Leon Glover, senior director of product management and project management at security vendor ThreatSTOP, says failure to do a thorough audit is one of the most common causes of breaches. He says every audit should involve an assessment of the risk of even allowing fringe devices to exist on the network. As part of that exercise, you should weigh the amount of damage an attack could cause against the benefit of using that device. If the device is extremely unusual - say, a new Ubuntu-powered smartphone - it may not have enough usefulness to merit approval "If a fringe network device only provides limited value while increasing security risk, then it should not be allowed on the network," Glover says. "It's very difficult to provide solid network protection, so why complicate that effort with a small number of odd devices?"

5. Put fringe devices on their own network

Another approach to preventing a catastrophic breach that starts with an attack on a one-of-a-kind device is to allow fringe devices to be used, but only on an isolated network that's reliably secured.
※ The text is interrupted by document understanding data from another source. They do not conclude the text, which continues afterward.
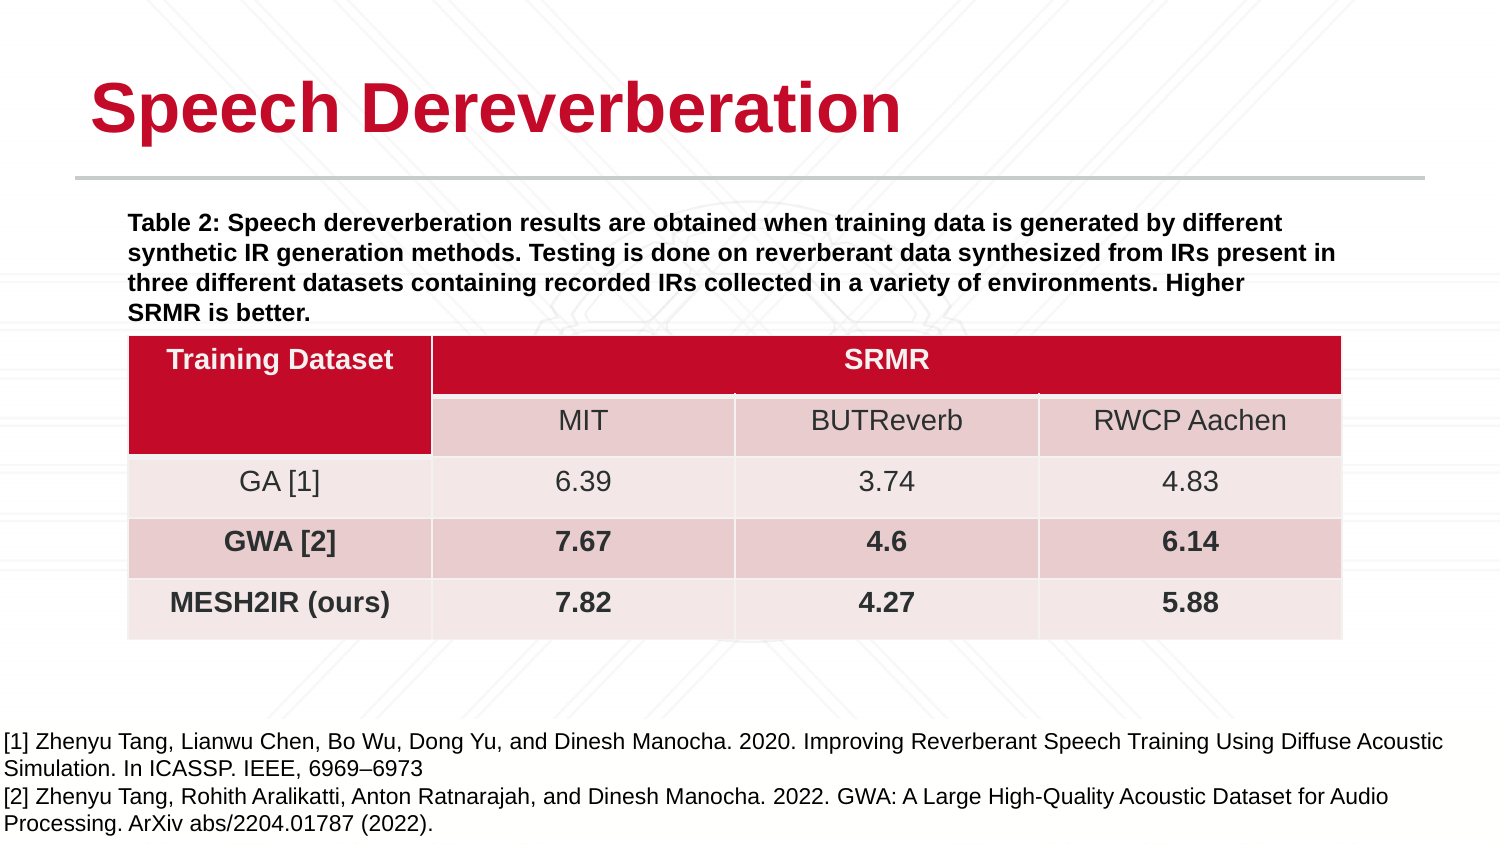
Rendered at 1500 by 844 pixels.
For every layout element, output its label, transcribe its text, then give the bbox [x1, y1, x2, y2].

table_cell 6.39 [433, 458, 734, 517]
table_cell GA [1] [129, 460, 431, 517]
table_cell MESH2IR (ours) [129, 580, 431, 639]
table_cell 7.82 [433, 580, 734, 639]
table_cell 7.67 [433, 519, 734, 578]
table_header Training Dataset [129, 336, 431, 454]
table_cell 4.27 [736, 580, 1038, 639]
text_box [1] Zhenyu Tang, Lianwu Chen, Bo Wu, Dong Yu, and Dinesh Manocha. 2020. Improving Reverberant Speech Training Using Diffuse Acoustic Simulation. In ICASSP. IEEE, 6969–6973 [2] Zhenyu Tang, Rohith Aralikatti, Anton Ratnarajah, and Dinesh Manocha. 2022. GWA: A Large High-Quality Acoustic Dataset for Audio Processing. ArXiv abs/2204.01787 (2022). [0, 718, 1500, 844]
table_cell 5.88 [1040, 580, 1341, 639]
table_cell 6.14 [1040, 519, 1341, 578]
table_cell 3.74 [736, 458, 1038, 517]
text_box Table 2: Speech dereverberation results are obtained when training data is generated by different synthetic IR generation methods. Testing is done on reverberant data synthesized from IRs present in three different datasets containing recorded IRs collected in a variety of environments. Higher SRMR is better. [112, 199, 1358, 334]
table_header SRMR [433, 336, 1341, 394]
table_cell MIT [433, 399, 734, 456]
table_cell 4.83 [1040, 458, 1341, 517]
title Speech Dereverberation [75, 33, 1425, 175]
table_cell GWA [2] [129, 519, 431, 578]
table_cell 4.6 [736, 519, 1038, 578]
table_cell BUTReverb [736, 399, 1038, 456]
table_cell RWCP Aachen [1040, 399, 1341, 456]
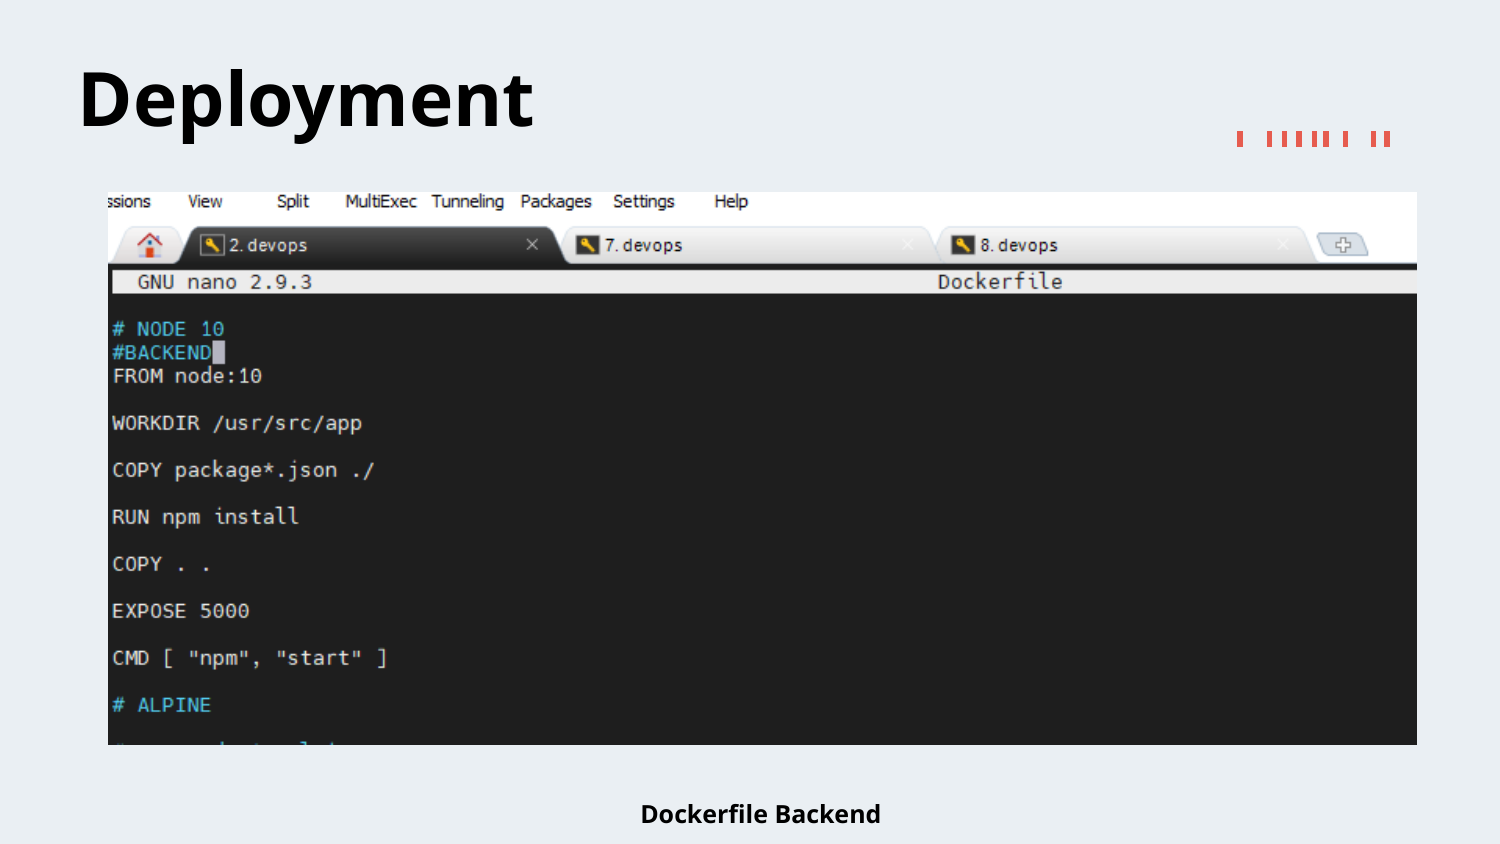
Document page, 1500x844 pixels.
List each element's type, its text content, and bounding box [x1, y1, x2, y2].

title Deployment [62, 36, 1336, 137]
picture [108, 192, 1417, 745]
text_box Dockerfile Backend [484, 770, 1015, 844]
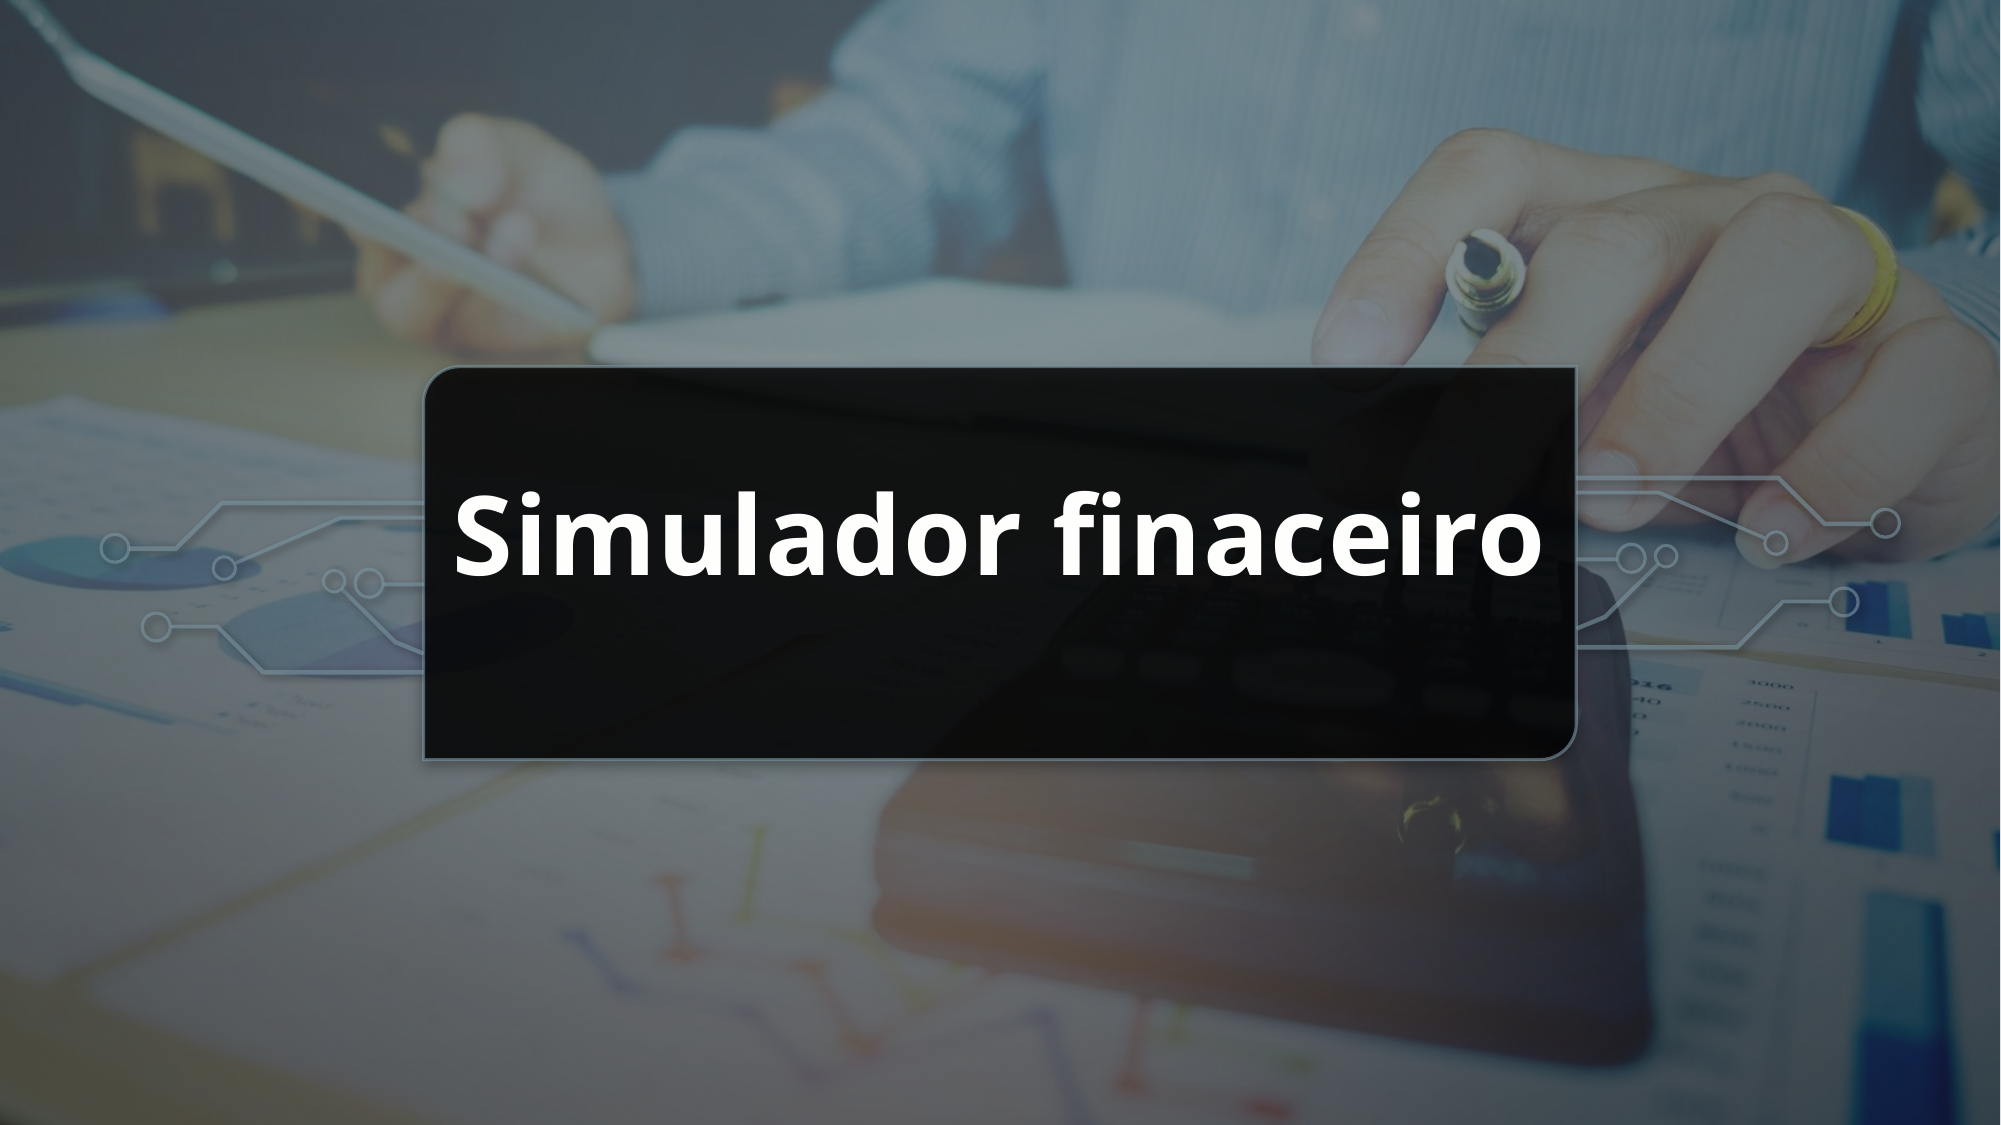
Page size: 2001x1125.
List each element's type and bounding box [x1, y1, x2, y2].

Tony Anscombe, a senior security evangelist at security vendor AVG Technologies, says that might be difficult - IT would have to create a completely new network for devices that may have limited utility - but it would be worth the effort because fringe devices represent an ever-increasing security risk.

To illustrate the risk created by the use of fringe devices, Anscombe points to LIFX's line of smart LED light bulbs, which share Wi-Fi credentials from one model to the next. The "host" light bulb might connect through a main network gateway and expose a weakness that hackers could easily exploit. "Devices that we least expect to be connected have shown to create vulnerabilities," he says, adding that those vulnerabilities "can be exploited to gain access to networks and data that would have otherwise remained safe."